What the exercise asks
Nothing but the lines from the one containing "51: (437, 14, 0.54)" through the end of the material should be restated, and each exactly.

Entries provided

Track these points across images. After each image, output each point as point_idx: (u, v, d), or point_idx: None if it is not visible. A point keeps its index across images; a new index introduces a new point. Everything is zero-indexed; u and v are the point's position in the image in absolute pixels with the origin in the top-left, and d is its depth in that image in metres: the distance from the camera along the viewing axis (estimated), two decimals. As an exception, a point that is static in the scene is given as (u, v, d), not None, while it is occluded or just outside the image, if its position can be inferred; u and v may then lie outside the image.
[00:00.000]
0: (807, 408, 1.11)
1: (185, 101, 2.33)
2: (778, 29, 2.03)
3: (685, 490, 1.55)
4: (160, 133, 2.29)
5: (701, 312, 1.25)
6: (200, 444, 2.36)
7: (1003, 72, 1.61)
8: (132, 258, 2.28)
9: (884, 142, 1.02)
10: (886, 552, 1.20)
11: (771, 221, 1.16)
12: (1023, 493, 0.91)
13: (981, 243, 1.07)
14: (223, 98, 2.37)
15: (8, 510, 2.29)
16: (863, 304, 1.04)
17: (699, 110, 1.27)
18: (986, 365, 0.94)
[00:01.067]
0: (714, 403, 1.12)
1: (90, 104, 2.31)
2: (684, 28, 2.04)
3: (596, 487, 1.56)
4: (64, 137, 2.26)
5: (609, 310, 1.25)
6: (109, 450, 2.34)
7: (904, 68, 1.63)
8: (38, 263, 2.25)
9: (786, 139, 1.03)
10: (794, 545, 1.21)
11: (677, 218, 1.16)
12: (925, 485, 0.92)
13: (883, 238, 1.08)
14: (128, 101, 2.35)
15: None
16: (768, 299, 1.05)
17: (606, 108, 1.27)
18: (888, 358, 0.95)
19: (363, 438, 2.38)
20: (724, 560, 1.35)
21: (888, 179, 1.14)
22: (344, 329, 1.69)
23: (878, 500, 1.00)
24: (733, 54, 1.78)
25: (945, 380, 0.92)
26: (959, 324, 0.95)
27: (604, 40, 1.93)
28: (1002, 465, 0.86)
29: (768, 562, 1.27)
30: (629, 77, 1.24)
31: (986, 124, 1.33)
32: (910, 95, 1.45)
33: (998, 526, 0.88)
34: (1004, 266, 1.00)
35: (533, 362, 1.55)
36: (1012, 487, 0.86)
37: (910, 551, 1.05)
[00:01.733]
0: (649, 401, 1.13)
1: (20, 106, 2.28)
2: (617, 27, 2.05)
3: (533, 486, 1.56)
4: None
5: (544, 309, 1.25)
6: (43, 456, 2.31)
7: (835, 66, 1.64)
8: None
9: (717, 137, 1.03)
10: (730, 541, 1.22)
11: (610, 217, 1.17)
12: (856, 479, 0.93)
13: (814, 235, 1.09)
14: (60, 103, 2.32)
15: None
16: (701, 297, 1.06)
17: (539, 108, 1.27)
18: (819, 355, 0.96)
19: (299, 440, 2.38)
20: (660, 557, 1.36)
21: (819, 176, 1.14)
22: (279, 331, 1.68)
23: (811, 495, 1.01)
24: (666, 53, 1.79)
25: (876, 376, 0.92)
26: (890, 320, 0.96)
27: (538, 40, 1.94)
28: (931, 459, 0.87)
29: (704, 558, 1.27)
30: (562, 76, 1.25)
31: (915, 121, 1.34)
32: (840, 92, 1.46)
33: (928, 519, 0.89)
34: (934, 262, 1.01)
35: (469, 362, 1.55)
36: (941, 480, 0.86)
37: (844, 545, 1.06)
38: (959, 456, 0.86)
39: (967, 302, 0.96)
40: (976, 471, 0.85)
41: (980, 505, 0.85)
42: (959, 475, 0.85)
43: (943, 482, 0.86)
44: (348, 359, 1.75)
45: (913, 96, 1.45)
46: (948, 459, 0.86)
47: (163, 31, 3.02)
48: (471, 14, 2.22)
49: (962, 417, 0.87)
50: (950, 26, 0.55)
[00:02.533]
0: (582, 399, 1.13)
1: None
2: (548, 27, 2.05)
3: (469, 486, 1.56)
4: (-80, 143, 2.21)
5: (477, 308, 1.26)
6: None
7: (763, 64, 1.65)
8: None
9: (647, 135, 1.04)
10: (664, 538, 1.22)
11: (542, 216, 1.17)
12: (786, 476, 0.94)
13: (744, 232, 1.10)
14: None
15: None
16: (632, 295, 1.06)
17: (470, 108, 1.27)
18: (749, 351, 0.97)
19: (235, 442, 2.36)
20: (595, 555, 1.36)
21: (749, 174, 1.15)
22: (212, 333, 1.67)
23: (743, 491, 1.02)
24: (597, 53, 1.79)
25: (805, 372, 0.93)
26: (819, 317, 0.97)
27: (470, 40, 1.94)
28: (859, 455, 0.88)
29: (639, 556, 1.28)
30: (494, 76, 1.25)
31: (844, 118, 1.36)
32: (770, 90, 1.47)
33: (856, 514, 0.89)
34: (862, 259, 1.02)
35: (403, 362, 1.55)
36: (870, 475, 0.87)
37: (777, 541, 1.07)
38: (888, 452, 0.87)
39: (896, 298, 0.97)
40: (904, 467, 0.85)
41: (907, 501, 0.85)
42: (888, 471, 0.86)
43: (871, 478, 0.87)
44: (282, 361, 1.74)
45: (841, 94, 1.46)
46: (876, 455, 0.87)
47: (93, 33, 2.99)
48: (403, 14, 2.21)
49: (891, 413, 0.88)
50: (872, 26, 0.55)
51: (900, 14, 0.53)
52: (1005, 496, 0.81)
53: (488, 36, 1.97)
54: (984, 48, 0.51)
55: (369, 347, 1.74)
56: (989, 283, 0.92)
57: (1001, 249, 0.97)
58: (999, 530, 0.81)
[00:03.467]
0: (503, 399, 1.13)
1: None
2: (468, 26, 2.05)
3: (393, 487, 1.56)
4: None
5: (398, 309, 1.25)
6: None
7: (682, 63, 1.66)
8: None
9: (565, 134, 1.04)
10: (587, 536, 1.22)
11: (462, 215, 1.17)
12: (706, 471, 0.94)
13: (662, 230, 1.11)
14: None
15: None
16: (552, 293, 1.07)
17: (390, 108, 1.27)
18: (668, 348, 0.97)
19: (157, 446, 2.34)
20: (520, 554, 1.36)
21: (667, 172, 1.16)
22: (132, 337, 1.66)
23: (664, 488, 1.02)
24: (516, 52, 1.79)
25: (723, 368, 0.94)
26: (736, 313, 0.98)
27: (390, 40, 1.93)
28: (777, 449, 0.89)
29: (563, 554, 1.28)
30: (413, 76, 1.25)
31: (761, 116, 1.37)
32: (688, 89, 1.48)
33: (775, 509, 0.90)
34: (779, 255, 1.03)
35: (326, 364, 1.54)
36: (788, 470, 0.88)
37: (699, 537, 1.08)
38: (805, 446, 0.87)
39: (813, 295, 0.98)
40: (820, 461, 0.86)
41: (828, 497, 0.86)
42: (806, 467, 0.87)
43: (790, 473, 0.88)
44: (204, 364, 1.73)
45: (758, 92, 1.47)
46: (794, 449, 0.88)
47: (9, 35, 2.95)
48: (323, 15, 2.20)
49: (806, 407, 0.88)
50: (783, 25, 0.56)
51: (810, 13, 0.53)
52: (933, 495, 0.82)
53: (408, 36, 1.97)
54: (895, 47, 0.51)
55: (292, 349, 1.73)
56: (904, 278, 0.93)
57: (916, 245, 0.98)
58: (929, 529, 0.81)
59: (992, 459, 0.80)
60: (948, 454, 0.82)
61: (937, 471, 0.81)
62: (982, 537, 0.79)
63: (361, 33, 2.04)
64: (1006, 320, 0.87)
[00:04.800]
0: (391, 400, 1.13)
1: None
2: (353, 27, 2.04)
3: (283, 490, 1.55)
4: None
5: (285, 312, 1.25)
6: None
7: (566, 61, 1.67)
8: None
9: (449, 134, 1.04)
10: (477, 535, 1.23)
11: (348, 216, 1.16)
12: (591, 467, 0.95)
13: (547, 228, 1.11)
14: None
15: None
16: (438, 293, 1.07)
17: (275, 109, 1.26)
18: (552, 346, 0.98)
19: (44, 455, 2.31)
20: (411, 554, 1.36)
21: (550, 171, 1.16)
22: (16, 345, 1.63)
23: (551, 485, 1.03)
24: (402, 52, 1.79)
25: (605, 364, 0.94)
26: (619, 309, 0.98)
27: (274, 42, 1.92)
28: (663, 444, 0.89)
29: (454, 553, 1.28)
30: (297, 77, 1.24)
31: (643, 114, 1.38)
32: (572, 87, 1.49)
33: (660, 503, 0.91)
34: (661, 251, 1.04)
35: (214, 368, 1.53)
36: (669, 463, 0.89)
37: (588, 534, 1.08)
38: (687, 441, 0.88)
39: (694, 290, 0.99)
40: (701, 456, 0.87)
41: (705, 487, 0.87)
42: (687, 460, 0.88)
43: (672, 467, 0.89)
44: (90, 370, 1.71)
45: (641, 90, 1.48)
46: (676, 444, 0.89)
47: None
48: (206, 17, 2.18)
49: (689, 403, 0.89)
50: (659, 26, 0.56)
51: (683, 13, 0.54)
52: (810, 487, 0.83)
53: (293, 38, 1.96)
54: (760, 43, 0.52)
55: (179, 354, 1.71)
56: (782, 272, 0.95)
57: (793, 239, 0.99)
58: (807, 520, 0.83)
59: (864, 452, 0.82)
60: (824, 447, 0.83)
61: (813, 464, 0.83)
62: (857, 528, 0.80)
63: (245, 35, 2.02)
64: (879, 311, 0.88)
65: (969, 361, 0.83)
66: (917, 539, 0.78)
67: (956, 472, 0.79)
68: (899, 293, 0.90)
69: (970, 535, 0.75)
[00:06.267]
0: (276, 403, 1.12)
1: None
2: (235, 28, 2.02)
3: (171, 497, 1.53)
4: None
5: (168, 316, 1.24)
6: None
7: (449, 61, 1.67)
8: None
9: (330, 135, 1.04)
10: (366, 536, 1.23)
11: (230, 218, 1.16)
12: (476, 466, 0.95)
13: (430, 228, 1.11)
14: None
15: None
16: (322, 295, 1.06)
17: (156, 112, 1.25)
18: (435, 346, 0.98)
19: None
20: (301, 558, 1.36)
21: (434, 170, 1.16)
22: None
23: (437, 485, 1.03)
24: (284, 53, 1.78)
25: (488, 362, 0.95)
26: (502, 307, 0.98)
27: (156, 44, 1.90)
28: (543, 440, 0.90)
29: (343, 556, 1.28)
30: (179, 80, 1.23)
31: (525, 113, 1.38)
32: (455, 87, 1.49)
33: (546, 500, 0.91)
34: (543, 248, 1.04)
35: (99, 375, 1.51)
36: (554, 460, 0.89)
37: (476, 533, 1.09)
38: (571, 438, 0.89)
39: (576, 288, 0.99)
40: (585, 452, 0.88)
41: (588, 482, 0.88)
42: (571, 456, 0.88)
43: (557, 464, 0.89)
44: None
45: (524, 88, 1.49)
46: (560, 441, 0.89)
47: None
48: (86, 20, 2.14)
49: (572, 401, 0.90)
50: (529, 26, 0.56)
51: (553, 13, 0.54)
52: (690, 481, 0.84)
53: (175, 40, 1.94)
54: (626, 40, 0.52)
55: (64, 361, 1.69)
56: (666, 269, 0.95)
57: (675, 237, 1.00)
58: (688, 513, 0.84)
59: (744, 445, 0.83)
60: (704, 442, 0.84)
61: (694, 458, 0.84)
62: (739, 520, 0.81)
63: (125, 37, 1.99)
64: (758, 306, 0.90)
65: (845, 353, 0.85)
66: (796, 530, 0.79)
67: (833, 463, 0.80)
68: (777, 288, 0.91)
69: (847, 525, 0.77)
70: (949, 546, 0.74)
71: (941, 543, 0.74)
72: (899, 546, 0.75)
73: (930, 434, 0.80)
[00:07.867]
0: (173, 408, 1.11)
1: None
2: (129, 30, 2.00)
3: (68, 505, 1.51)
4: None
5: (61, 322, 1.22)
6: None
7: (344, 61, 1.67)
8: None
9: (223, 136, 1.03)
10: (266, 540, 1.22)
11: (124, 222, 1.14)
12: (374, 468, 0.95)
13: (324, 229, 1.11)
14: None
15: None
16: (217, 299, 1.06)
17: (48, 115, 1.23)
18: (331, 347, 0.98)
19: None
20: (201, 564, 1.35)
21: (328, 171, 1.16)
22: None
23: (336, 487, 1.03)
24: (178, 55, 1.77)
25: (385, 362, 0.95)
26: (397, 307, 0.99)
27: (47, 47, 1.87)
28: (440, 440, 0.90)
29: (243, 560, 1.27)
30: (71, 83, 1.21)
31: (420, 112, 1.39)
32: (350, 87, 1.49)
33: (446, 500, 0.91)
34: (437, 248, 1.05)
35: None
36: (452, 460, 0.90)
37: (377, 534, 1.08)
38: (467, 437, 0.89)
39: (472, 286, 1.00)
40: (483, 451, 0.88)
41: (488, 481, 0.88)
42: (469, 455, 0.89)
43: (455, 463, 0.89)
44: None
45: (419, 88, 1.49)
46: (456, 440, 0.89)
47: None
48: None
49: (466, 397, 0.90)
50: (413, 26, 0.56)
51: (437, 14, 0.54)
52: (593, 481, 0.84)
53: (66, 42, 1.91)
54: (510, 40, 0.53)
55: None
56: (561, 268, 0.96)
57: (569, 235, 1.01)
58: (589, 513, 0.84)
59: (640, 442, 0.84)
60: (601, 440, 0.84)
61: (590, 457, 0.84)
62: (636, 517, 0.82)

Output of the exercise
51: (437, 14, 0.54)
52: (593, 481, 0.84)
53: (66, 42, 1.91)
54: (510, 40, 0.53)
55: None
56: (561, 268, 0.96)
57: (569, 235, 1.01)
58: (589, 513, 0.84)
59: (640, 442, 0.84)
60: (601, 440, 0.84)
61: (590, 457, 0.84)
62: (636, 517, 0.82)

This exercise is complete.